Task item:
Find each line below that includes "narastajaco", then copy it.

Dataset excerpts
'''

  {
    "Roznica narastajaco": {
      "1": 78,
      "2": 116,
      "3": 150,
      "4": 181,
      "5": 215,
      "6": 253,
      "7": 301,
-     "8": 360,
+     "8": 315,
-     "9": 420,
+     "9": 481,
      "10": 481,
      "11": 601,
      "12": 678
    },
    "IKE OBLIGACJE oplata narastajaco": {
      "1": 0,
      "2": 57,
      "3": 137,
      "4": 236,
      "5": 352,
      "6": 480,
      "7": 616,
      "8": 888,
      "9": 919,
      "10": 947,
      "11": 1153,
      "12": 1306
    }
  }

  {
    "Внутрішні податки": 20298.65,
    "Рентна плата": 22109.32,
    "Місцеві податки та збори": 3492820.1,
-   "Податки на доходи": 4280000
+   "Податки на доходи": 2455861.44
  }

'''
'''

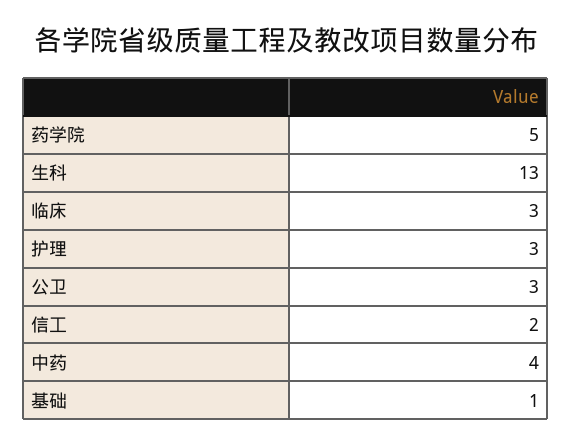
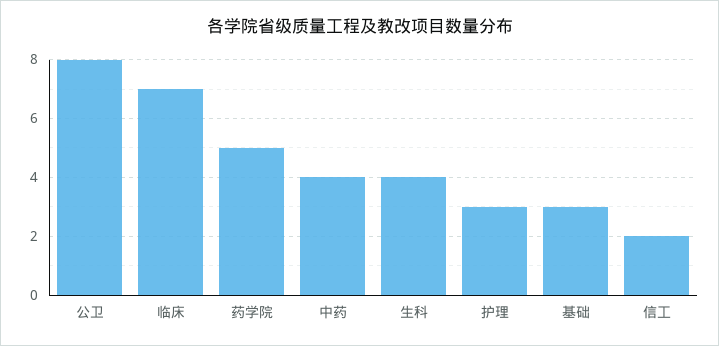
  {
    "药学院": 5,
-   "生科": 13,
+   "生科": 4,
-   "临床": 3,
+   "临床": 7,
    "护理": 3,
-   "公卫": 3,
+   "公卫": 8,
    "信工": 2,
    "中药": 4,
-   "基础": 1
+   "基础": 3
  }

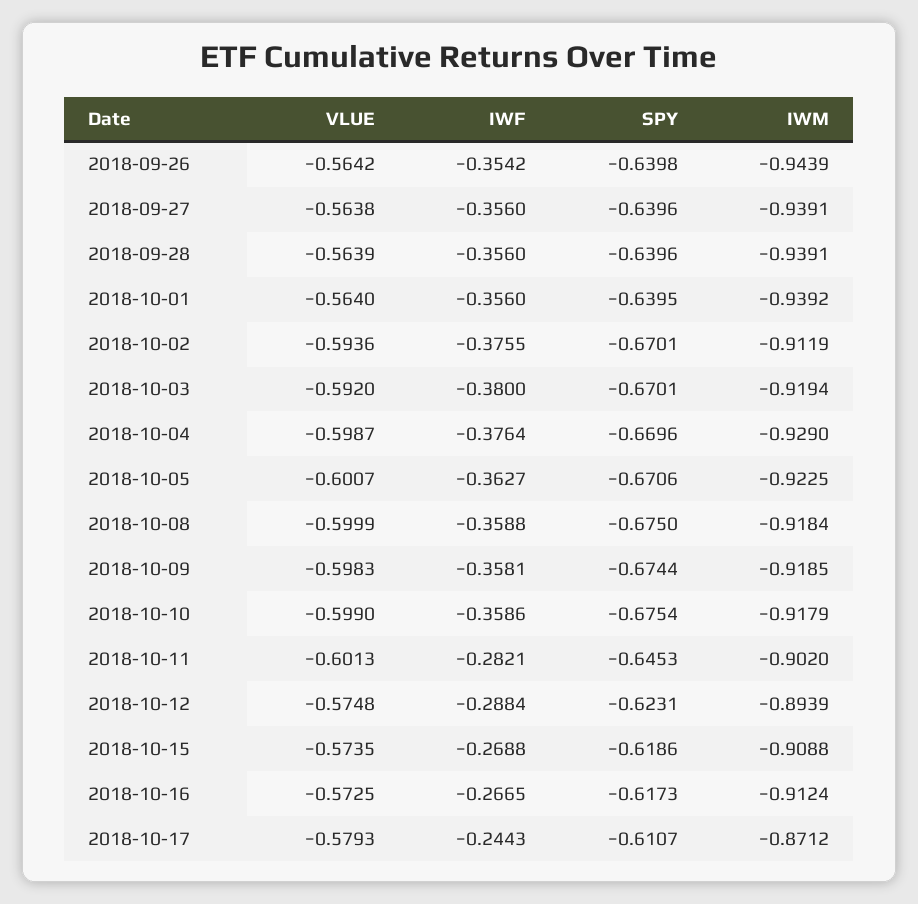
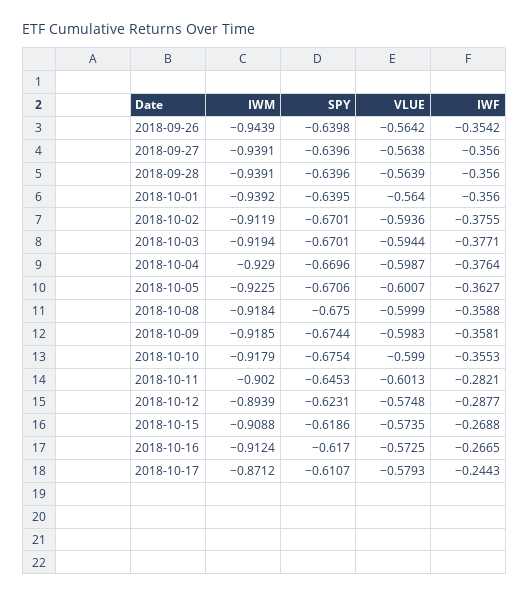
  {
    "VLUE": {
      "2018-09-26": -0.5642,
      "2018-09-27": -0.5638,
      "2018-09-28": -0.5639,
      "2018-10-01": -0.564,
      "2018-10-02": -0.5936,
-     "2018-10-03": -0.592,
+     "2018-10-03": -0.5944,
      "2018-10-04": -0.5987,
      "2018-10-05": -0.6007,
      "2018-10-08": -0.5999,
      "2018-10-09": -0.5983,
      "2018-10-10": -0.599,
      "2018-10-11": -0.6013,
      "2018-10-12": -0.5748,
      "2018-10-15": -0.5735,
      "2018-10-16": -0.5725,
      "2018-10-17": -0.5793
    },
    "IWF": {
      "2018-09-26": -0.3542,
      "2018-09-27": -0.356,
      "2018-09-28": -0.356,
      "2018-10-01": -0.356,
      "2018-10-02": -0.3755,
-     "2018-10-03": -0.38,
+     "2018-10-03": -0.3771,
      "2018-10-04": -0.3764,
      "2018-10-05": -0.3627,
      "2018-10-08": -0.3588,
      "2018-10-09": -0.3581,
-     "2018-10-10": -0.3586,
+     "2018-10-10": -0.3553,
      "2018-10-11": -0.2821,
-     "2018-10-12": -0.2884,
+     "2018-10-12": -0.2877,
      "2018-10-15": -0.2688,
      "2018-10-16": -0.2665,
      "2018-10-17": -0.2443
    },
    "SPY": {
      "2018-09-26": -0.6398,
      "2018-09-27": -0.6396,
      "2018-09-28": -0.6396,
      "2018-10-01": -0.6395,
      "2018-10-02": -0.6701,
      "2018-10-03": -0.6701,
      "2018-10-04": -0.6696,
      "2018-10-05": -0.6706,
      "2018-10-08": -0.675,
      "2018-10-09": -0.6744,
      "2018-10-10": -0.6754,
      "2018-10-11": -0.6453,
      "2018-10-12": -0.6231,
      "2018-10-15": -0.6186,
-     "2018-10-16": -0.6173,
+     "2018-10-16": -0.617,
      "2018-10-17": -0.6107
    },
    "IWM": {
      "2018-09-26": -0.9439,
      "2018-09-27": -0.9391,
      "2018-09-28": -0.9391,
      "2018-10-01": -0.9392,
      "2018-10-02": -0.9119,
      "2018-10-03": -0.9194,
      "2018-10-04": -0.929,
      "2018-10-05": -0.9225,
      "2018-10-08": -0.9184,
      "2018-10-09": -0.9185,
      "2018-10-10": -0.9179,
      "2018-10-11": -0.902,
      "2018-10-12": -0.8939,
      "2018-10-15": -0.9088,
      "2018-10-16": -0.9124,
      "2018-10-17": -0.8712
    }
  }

'''
'''

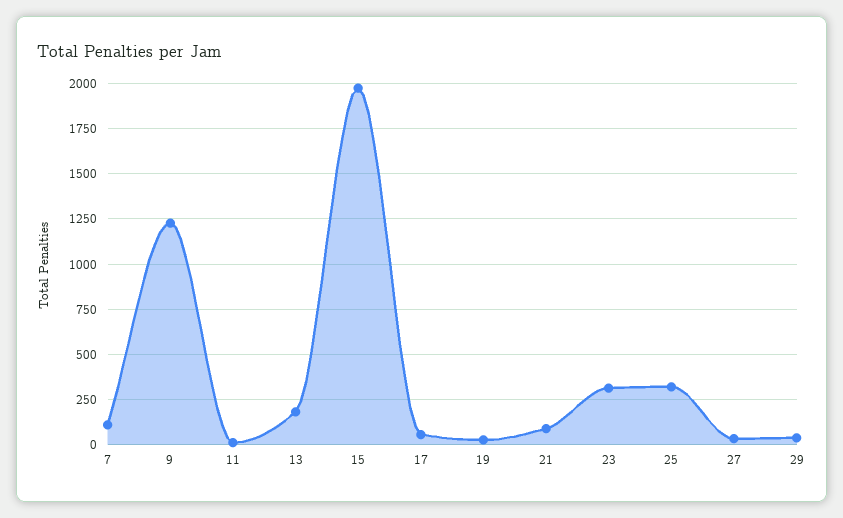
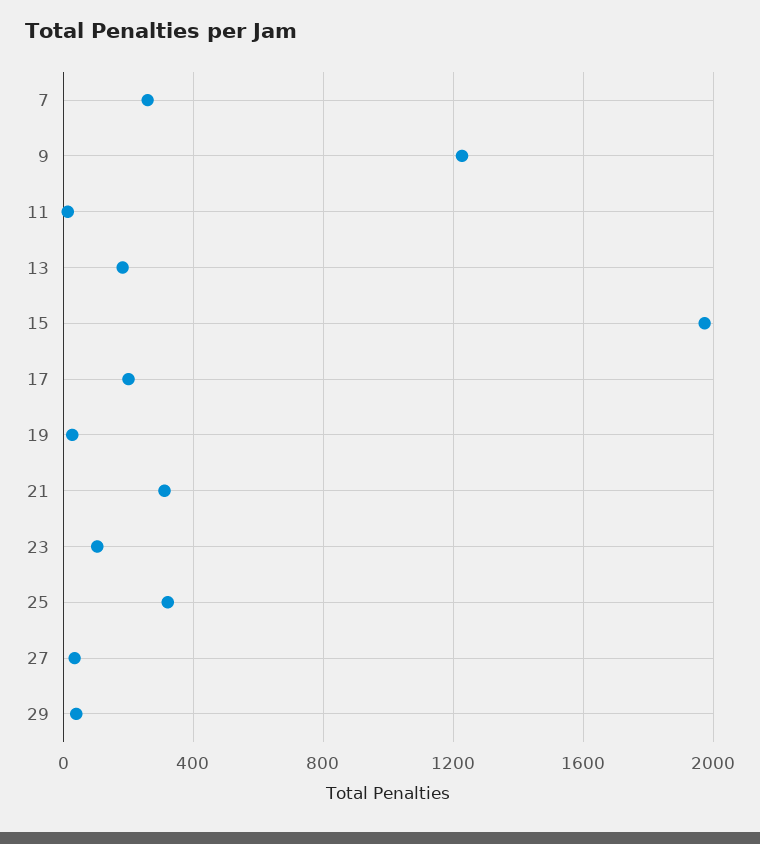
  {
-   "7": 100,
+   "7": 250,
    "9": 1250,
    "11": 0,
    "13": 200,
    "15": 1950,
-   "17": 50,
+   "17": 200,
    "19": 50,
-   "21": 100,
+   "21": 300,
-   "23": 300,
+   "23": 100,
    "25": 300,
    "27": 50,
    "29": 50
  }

'''

Output:
    "Roznica narastajaco": {
    "IKE OBLIGACJE oplata narastajaco": {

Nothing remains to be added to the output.